Last week I was contemplating the beauty of the hills surrounding the village of Upperchurch near Thurles. This is a special village community. They have a strong pride in their place and look after it very well. They have also created a number of hillwalks in the area which take us away from the tarmac and get us into the fields, and therefore into the spirit of the place.
Upperchurch began as a monastic settlement and the shape of the village is typical of a settlement based around a monastic centre. O'Sullivan Beare and his followers passed through the area during the winter of 1602-03 on their famous and harrowing march northwards following the Battle of Kinsale.
The route I was walking was a charming eight kilometre waymarked route called the Eamon an Chnoic Loop which is an example of the good things which forward-thinking communities can achieve because it passes through a lot of farmland. There is a lot of beautiful Irish countryside which we are denied access to because it is farmland. Eamon an Chnoic lived from 1670 to 1724. He was a famous raparee, a sort of Robin Hood figure, who robbed from the rich and gave to the poor. It's said he fought with Sarsfield in the Jacobite-Williamite War, after which he lived the life of a raparee in the hills in the Upperchurch region. He is believed to have written the well known Irish song which bears his name.
During the walk a notice board told me that there was once a hedge school on the laneway I was standing upon, which was run by a schoolmaster named Bourke. About a kilometre further down there was another hedge school run by a school master named Connolly. Under the Penal Laws from 1723 to 1782 all Catholic education was forbidden. However no hedge school teachers are known to have been prosecuted during this time. By the mid 1820s it's estimated that about 400,000 students had been educated in these places. They were replaced by the national school system in the 1830s. However some continued to operate up to the 1890s.
Brian Friel's famous play “Translations” is set in a hedge school which symbolises Irish culture holding out against a dominant, far-reaching colonialism. Friel was very cautious about the subject matter of his play being over nationalised by others (an easy enough mistake to fall into). He wrote: "The play has to do with language and only language. And if it becomes overwhelmed by that political element, it is lost.” In other words, he loved the Irish language and wanted to celebrate it, but he didn't want it to be politicised by others.
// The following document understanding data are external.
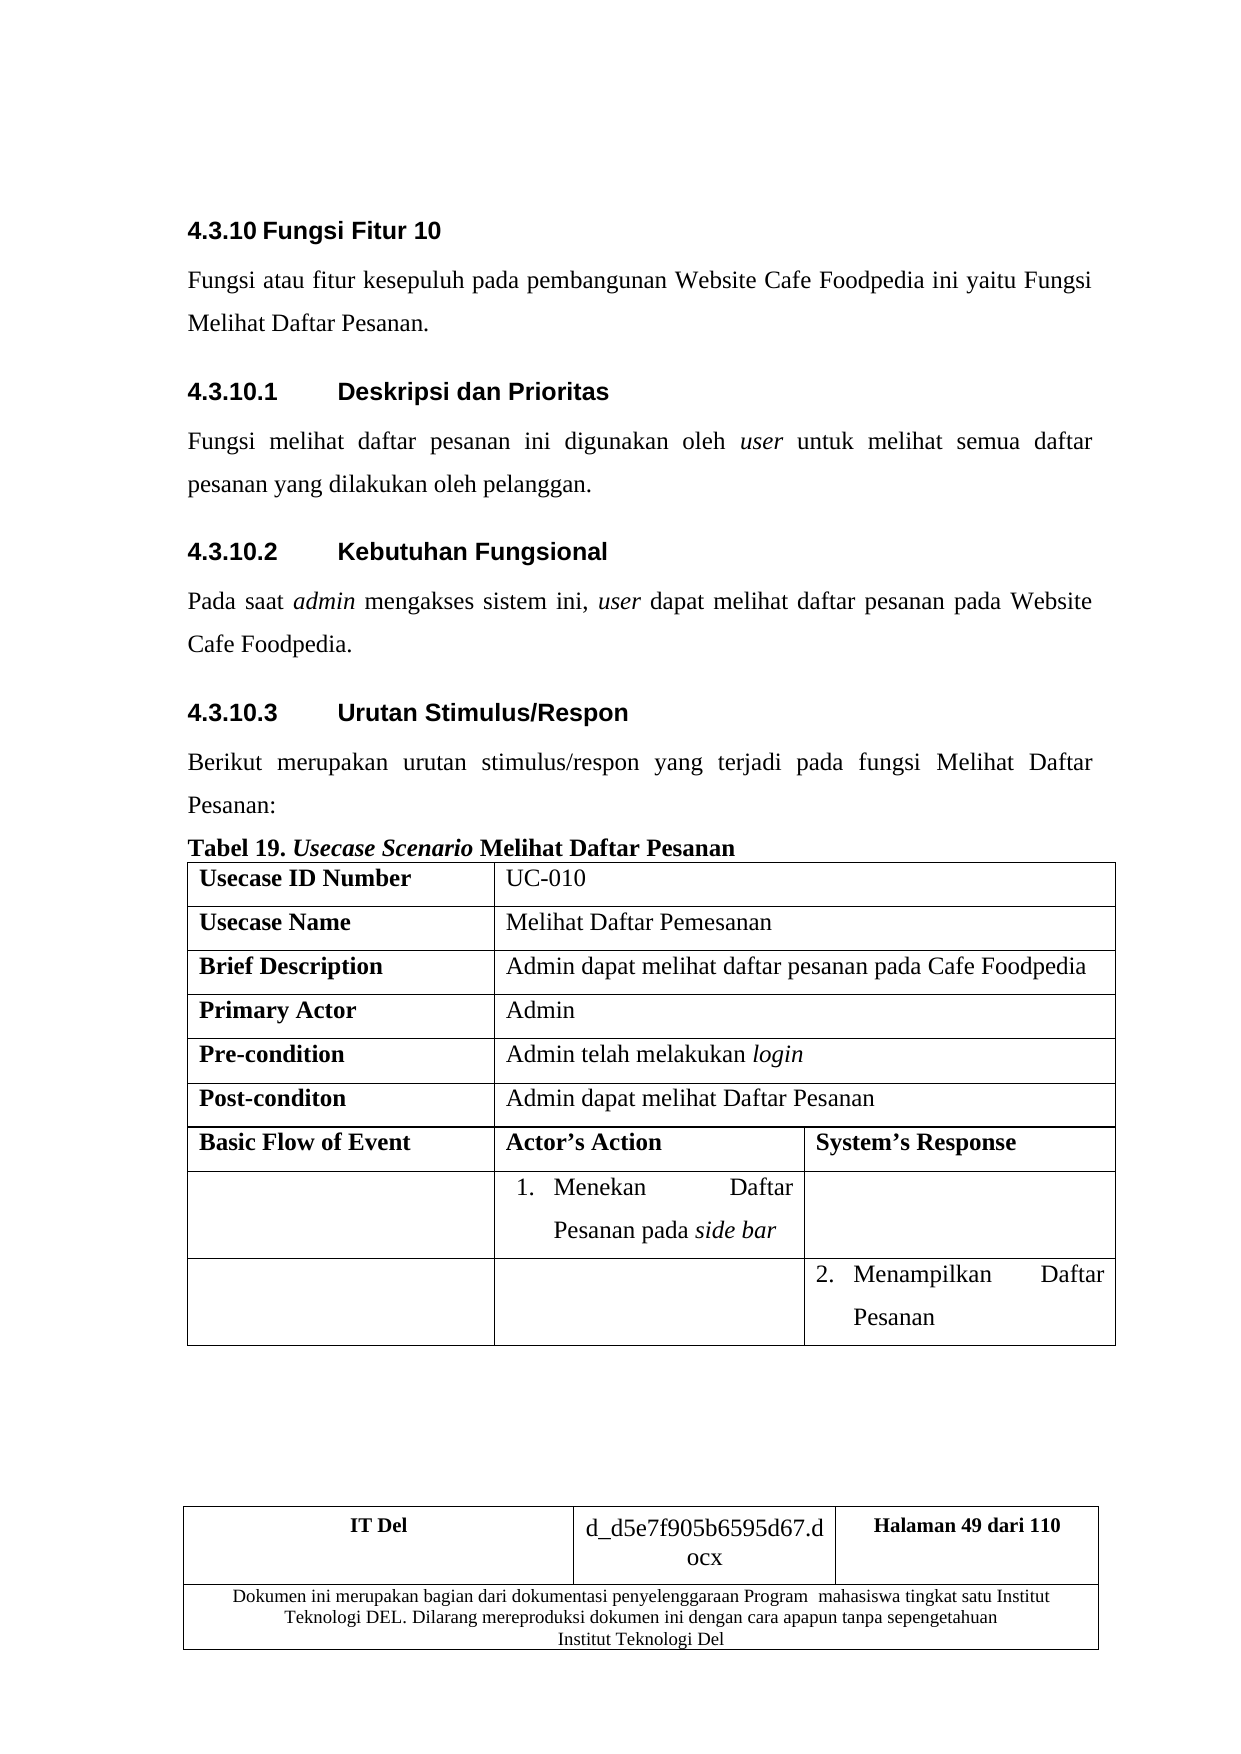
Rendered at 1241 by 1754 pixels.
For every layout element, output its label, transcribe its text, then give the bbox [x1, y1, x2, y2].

subtitle Fungsi Fitur 10 [187, 216, 1092, 244]
table_cell Brief Description [188, 951, 494, 994]
table_cell Actor’s Action [495, 1128, 804, 1171]
table_header Usecase ID Number [188, 863, 494, 906]
table_cell Post-conditon [188, 1084, 494, 1126]
table_cell Admin telah melakukan login [495, 1039, 1115, 1082]
text Fungsi atau fitur kesepuluh pada pembangunan Website Cafe Foodpedia ini yaitu Fungsi Melihat Daftar Pesanan. [187, 265, 1092, 337]
table_cell Admin dapat melihat Daftar Pesanan [495, 1084, 1115, 1126]
subtitle Kebutuhan Fungsional [187, 537, 1092, 566]
table_cell [188, 1259, 494, 1345]
table_cell Melihat Daftar Pemesanan [495, 907, 1115, 950]
text Tabel 19. Usecase Scenario Melihat Daftar Pesanan [187, 833, 1092, 862]
table_cell Basic Flow of Event [188, 1128, 494, 1171]
table_header UC-010 [495, 863, 1115, 906]
table_cell Primary Actor [188, 995, 494, 1038]
table_cell Admin [495, 995, 1115, 1038]
table_cell [805, 1172, 1115, 1258]
table_cell Admin dapat melihat daftar pesanan pada Cafe Foodpedia [495, 951, 1115, 994]
subtitle Deskripsi dan Prioritas [187, 376, 1092, 405]
subtitle Urutan Stimulus/Respon [187, 698, 1092, 726]
table_cell [188, 1172, 494, 1258]
table_cell System’s Response [805, 1128, 1115, 1171]
table_cell [495, 1259, 804, 1345]
text Berikut merupakan urutan stimulus/respon yang terjadi pada fungsi Melihat Daftar Pesanan: [187, 747, 1092, 819]
table_cell Menampilkan Daftar Pesanan [805, 1259, 1115, 1345]
text Pada saat admin mengakses sistem ini, user dapat melihat daftar pesanan pada Website Cafe Foodpedia. [187, 586, 1092, 658]
table_cell Usecase Name [188, 907, 494, 950]
table_cell Menekan Daftar Pesanan pada side bar [495, 1172, 804, 1258]
text Fungsi melihat daftar pesanan ini digunakan oleh user untuk melihat semua daftar pesanan yang dilakukan oleh pelanggan. [187, 426, 1092, 498]
table_cell Pre-condition [188, 1039, 494, 1082]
On the walk the attractive form of Sacred Heart Church in Upperchurch often catches the eye. At the end of the walk I was fortunate that a series of baptisms had just taken place and therefore the door wasn't locked. I met the PP Tony Ryan as he was exiting the church and he very kindly gave me a quick tour of the interior. It was built in the 1920s and has a lovely mosaic floor and a beautiful, high, barrel-shaped ceiling of dark oak (resembling a boat's hull). Fr Ryan told me he had walked the Camino de Santiago. I had walked it as well, in 2003, so we talked about that for a while. I undertook the last 200 miles of the Camino with my wife, mother and aunt, and the memories are very special.